Naturally, Laz steps in front of Rae and does all kinds of manly things that read as patriarchal for the first time. Just as naturally, he slaps the gun free of Ronnie's hand and calls for the Reverend. He looks on as Rae and Ronnie receive the pastoral counseling he and his wife never got. Ronnie weepingly says that Rae fixed him, but he can't fix her. (Seriously, right now there are two things that have me on the verge of murderous rampage: Fucking gauchos and fiction that romanticizes this notion that one person in a relationship "fixes" the other.) Rae, in her turn, says she thinks that they're both fucked up, and she'll understand if Ronnie wants to give up on her, "But please don't." And with those three words, Ricci very nearly makes the entire scene work.

But the denouement is just a little too silly, and ends up shading to creepy. Laz, of course, goes to beg Miss Angie's help with his "niece" one more time. Lincoln helps Ronnie tie his tie, turning him so that they're both facing the side mirror of the car. Rae emerges from Laz's house in a teeny, strapless white dress and ridiculously over-the-top veil. But worst of all, in addition to exchanging rings, Ronnie fastens a gold belly chain around Rae's waist. And all the problematic, fucked-up symbolism and the baggage is watered down to a chastity belt. (Again, M was able to buy it as a "fetish" in the most literal sense of the word—a physical object imbued with power that can be transfered to the one who holds it, but I was just too comprehensively grumped out to entertain this possibility.)

But all this stuff and nonsense is really only about 10 or 15 minutes of the whole film. And rather than leaving us on a feel-good note, Brewer shows us Rae and Ronnie finally escaping their small-town prison. They're barely out on the highway before the trucks bearing down from the side and behind send Ronnie into a panic attack. Rae's black snake moans come for her shortly thereafter, but she gets it under enough control that soon she's pulling Ronnie out of his attack. The final shot is devoted to Ricci whose look of oh-shit desperation outdoes the combined we-are-so-screwed power that closes The Graduate.

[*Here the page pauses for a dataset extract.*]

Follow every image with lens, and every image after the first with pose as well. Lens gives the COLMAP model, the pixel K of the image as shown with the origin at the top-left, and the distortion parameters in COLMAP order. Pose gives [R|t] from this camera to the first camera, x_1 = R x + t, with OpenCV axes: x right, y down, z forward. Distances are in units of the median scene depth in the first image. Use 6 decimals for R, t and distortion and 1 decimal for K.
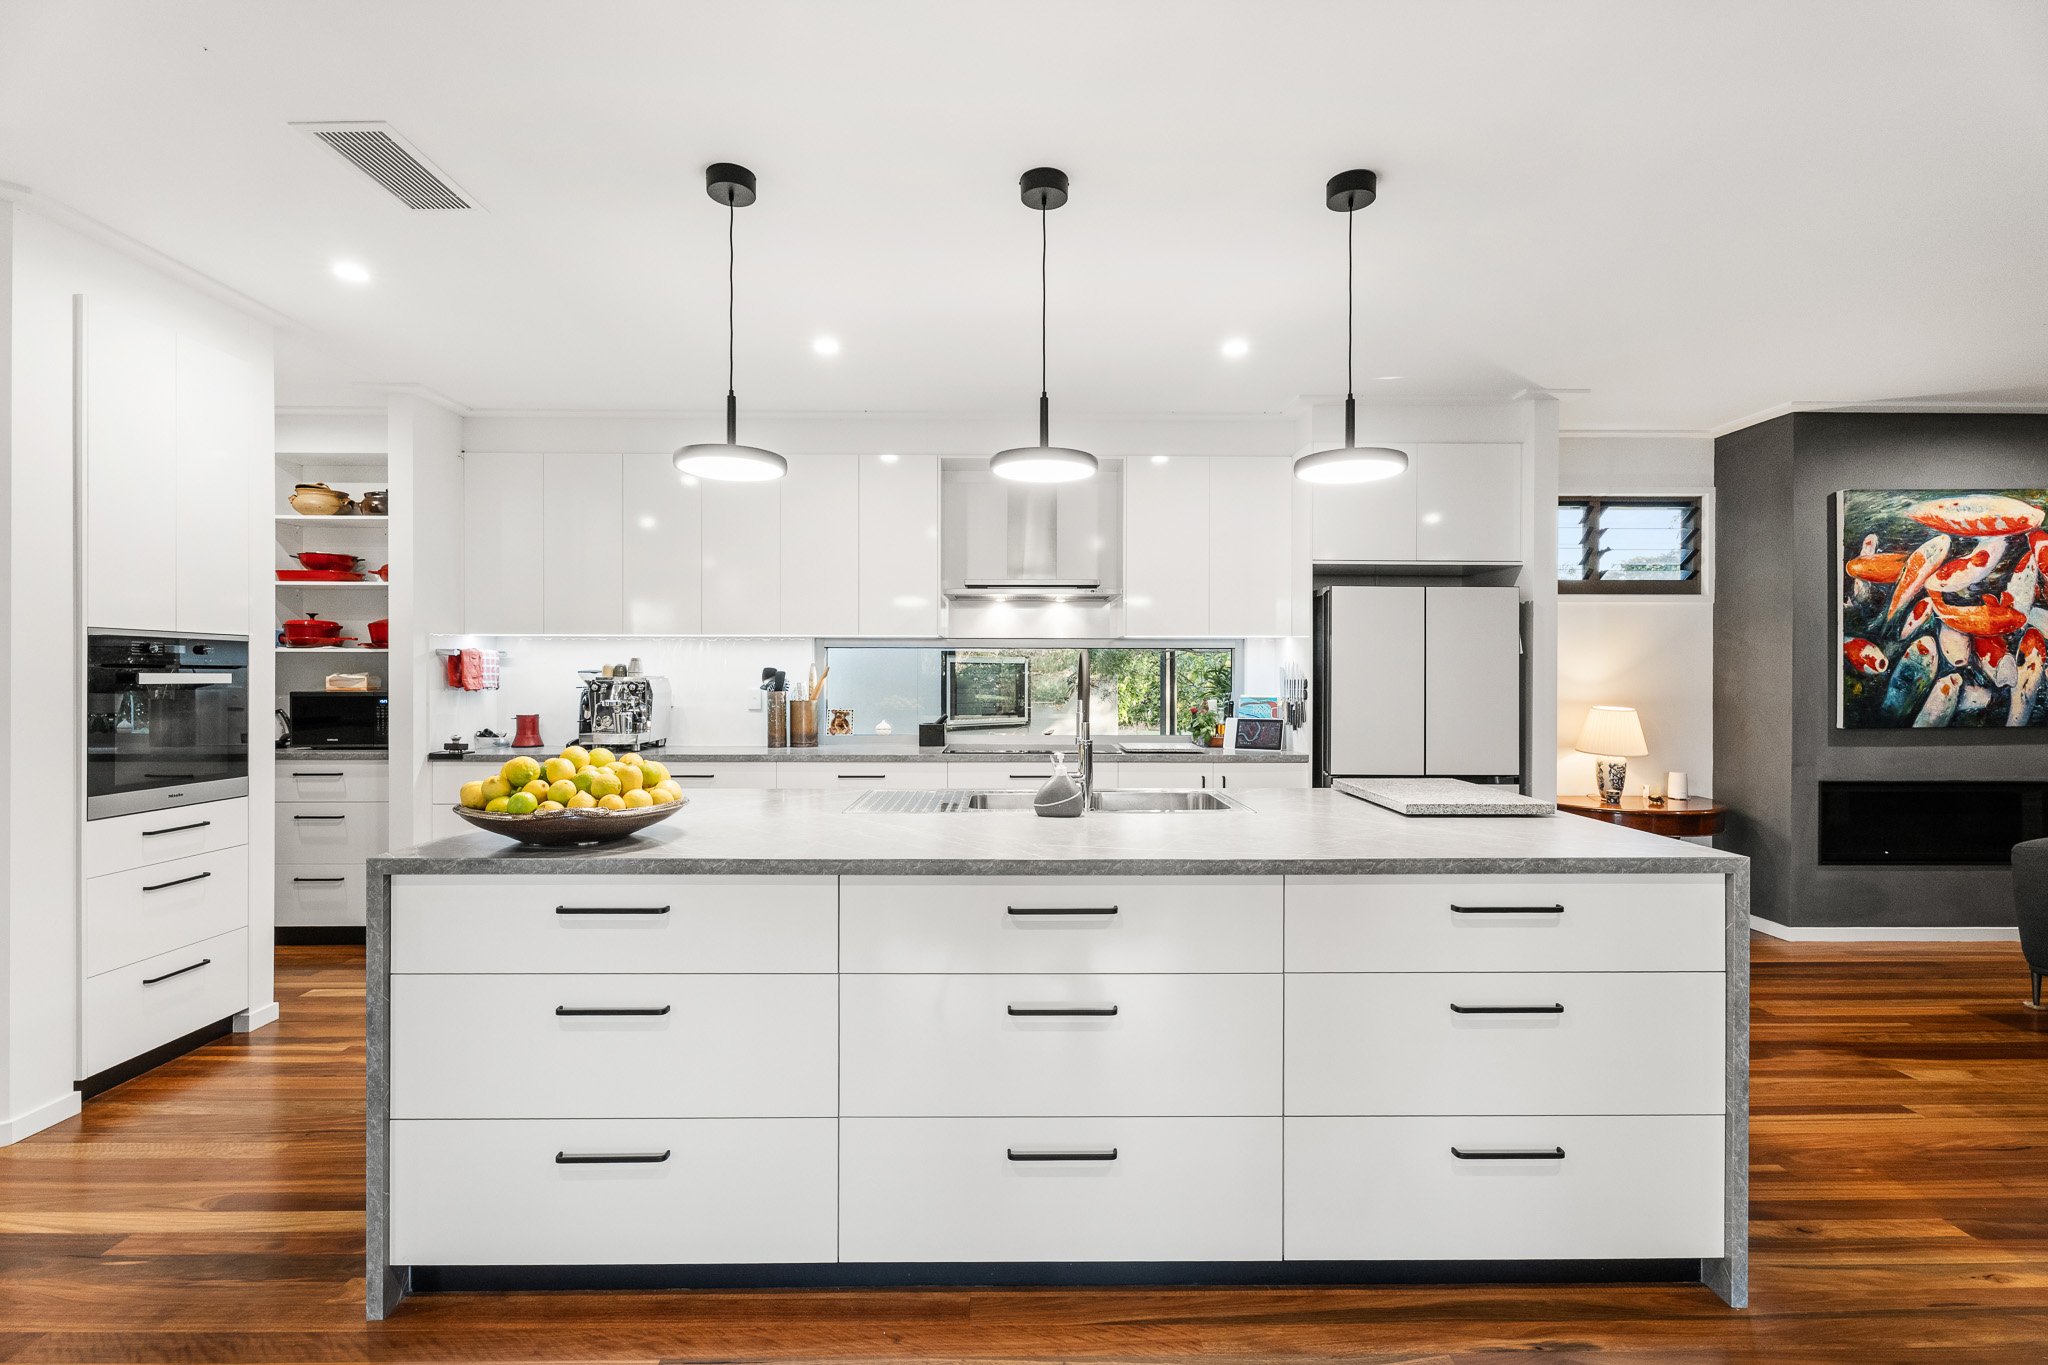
lens RADIAL K [[914.9, 0, 1032.4], [0, 914.9, 690.1], [0, 0, 1]] dist [0.000043, -0.000210]
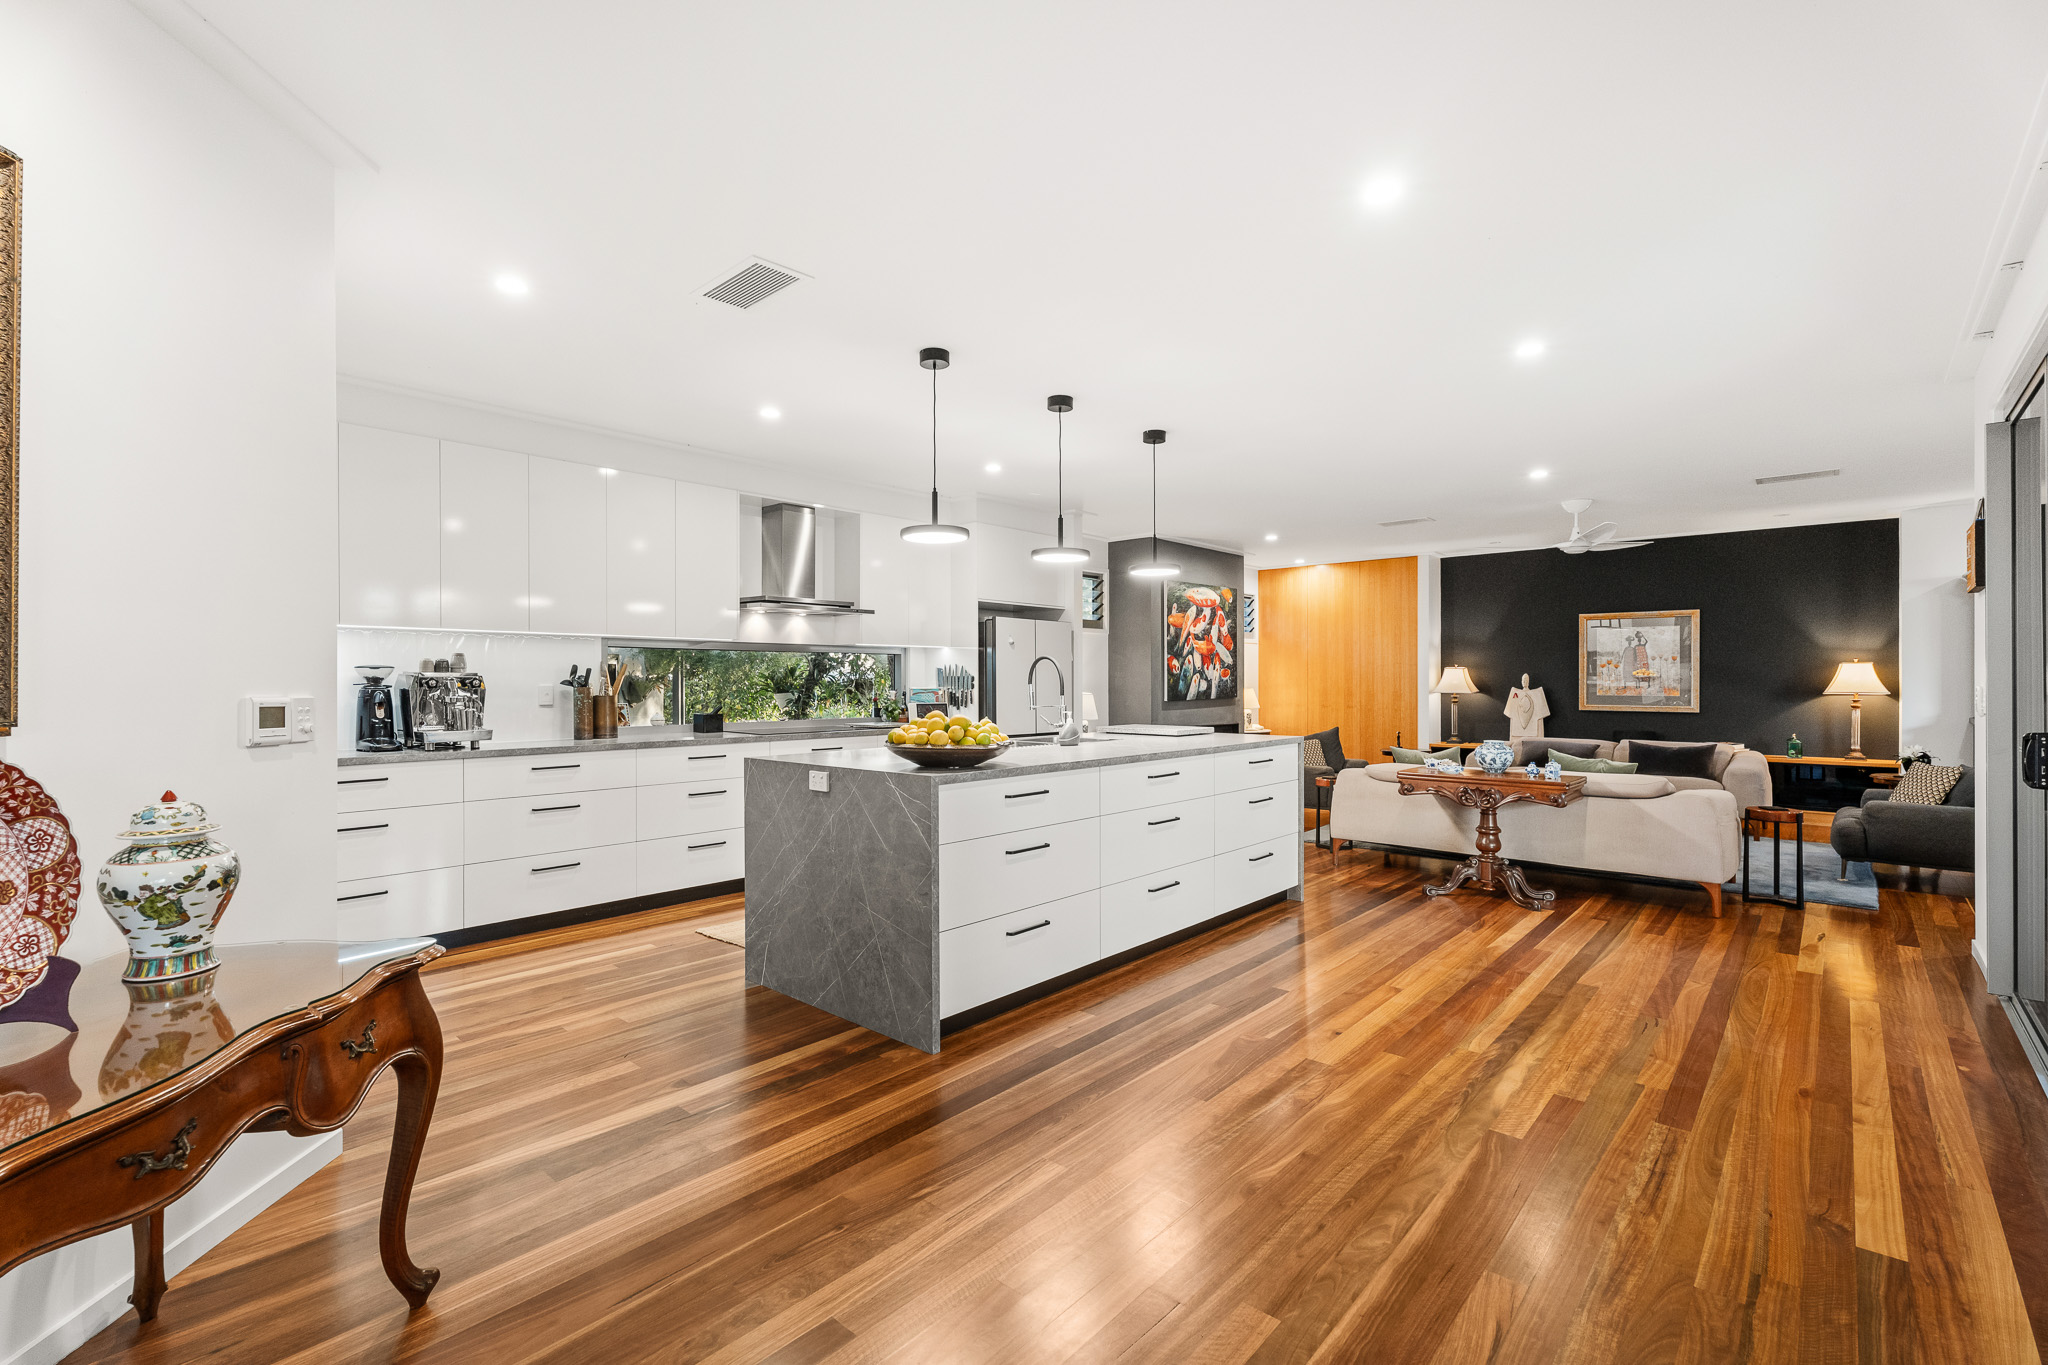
lens RADIAL K [[914.9, 0, 1019.3], [0, 914.9, 676.2], [0, 0, 1]] dist [0.000043, -0.000210]
pose [[0.681071, 0.001321, 0.732216, -0.771166], [0.013524, 0.999805, -0.014383, 0.012438], [-0.732092, 0.019699, 0.680920, -0.106367]]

So I seem to have thought the movie considerably stronger than many, and my complaints (those not trivial) are confined to the very end of the film. I think the preceding 2 hours or so argue forcefully that this was a movie worth making and worth seeing: The music, of course, is phenomenal: The perfect sweaty, gritty, scissoring soundtrack for a story that is all angles. Most of the story is complex and challenging, and even when Brewer goes for the glossy shortcut, it's not to the usual resolution. But most of all, the performances of Ricci and Jackson (and many of the supporting players) are truly not to be missed.